Searching for new and rare objects in the Universe

le 27 septembre 2024, 10h45 à 12h45, Natalie Webb, salle Jules Verne, OMP, site Belin

Resumé: Thanks to large surveys such as Gaia, the Sloan Digital Sky Survey (SDSS), GALEX, 2MASS, NVSS, FIRST, XMM-Newton and Chandra, we have catalogued many different stars and galaxies. We have also found some very exotic objects, especially when we observe at high energies, where we detect matter at very high temperatures around black holes, neutron stars and white dwarfs, supernova explosions and gamma-ray bursts, black holes destroying stars, as well as clusters of galaxies which are the largest gravitationally bound structures in the Universe.
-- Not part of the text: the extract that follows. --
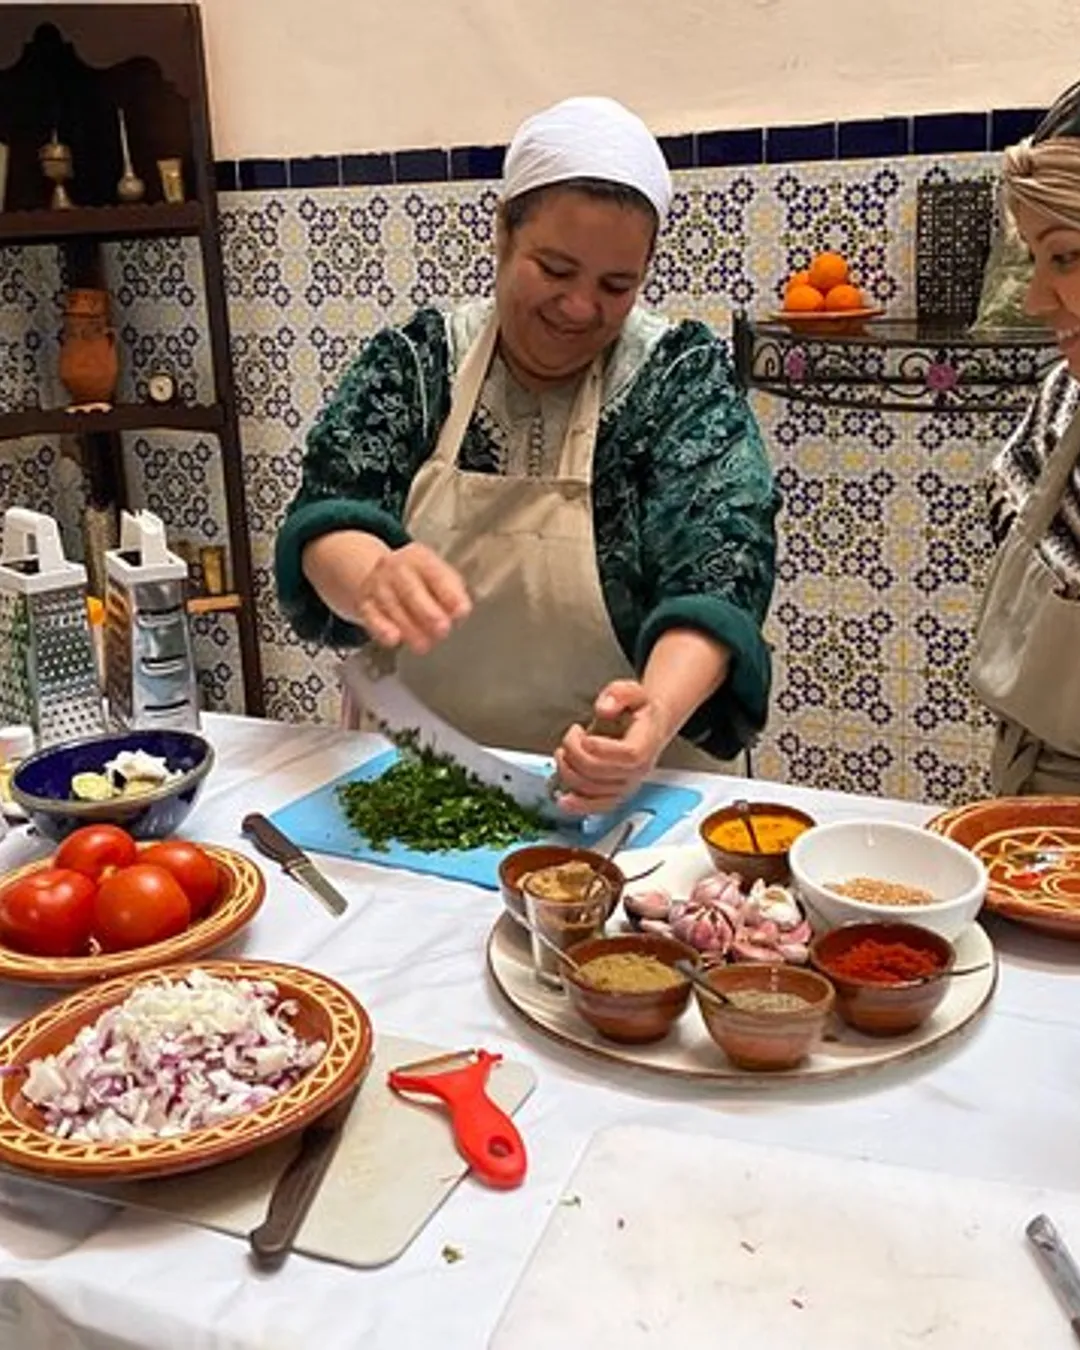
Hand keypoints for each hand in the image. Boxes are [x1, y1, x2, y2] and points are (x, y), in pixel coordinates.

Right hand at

During this seminar I will present the European Space Agencies X-ray satellite XMM-Newton and its X-ray catalogue, 3XMM. I will also discuss some of the exotic objects that we have found in the catalogue of almost a million detections, such as intermediate mass black holes, tidal disruption events, ultra-luminous X-ray sources, and pulsars, as well as how we can go about finding new, rare objects. I will present new and recent surveys that push our data sets into the « big data » domain and I will discuss how we can deal with this enormous influx of data and how machine learning techniques can help.